Report on Nishinoshima (Japan) — 30 August-5 September 2017
Smithsonian / US Geological Survey Weekly Volcanic Activity Report, 30 August-5 September 2017
Managing Editor: Sally Kuhn Sennert
Please cite this report as:
Global Volcanism Program, 2017. Report on Nishinoshima (Japan). In: Sennert, S K (ed.), Weekly Volcanic Activity Report, 30 August-5 September 2017. Smithsonian Institution and US Geological Survey.
27.247°N, 140.874°E; summit elev. 25 m
All times are local (unless otherwise noted)
The Japan Coast Guard reported that visual observations of Nishinoshima from an aircraft during the afternoon of 11 August suggested that the eruption was continuing; a high temperature area at the ocean entry on the W flank and a steam plume indicated flowing lava.

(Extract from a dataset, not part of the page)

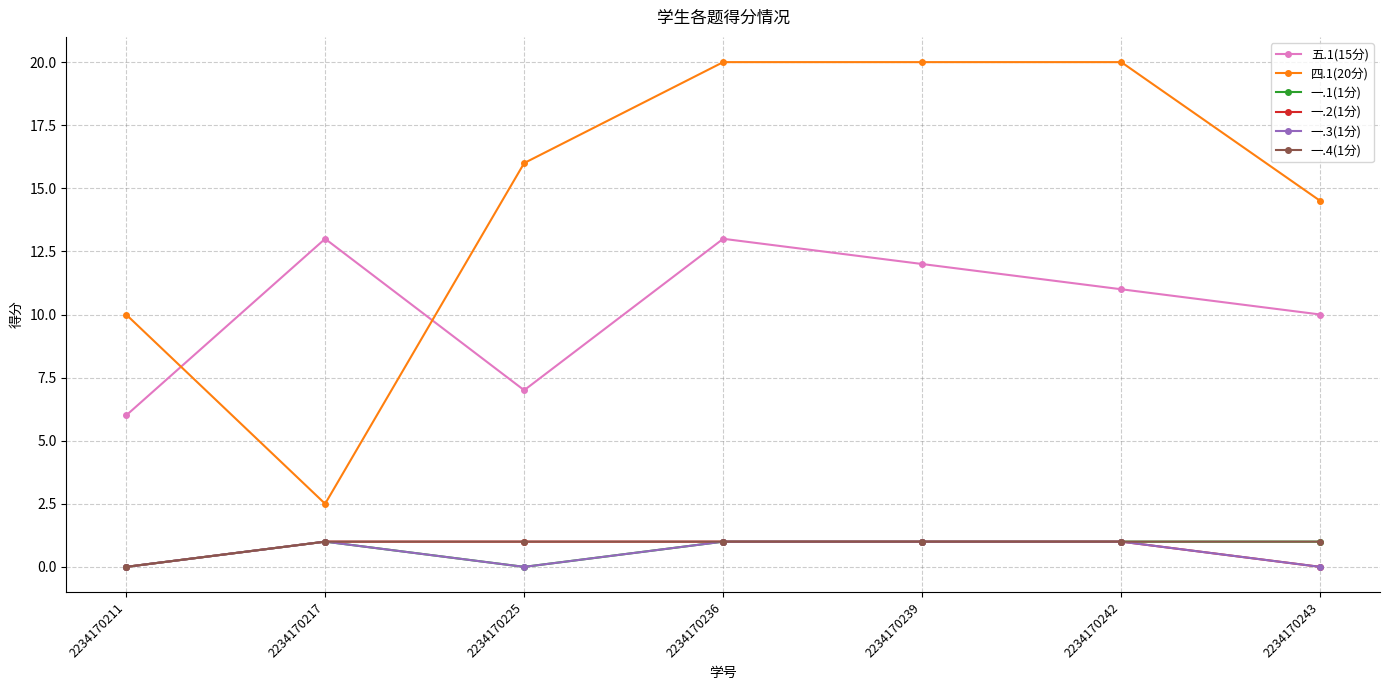

Which series has the largest range (max minus min)?

四.1(20分)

Lava in the central crater could not be confirmed; a small fumarolic emission rose from the crater’s edge. Observations on the afternoon of 24 August suggested no lava flowing into the ocean.
Geologic Background. The small island of Nishinoshima was enlarged when several new islands coalesced during an eruption in 1973-74. Another eruption that began offshore in 2013 completely covered the previous exposed surface and enlarged the island again. Water discoloration has been observed on several occasions since. The island is the summit of a massive submarine volcano that has prominent satellitic peaks to the S, W, and NE. The summit of the southern cone rises to within 214 m of the sea surface 9 km SSE.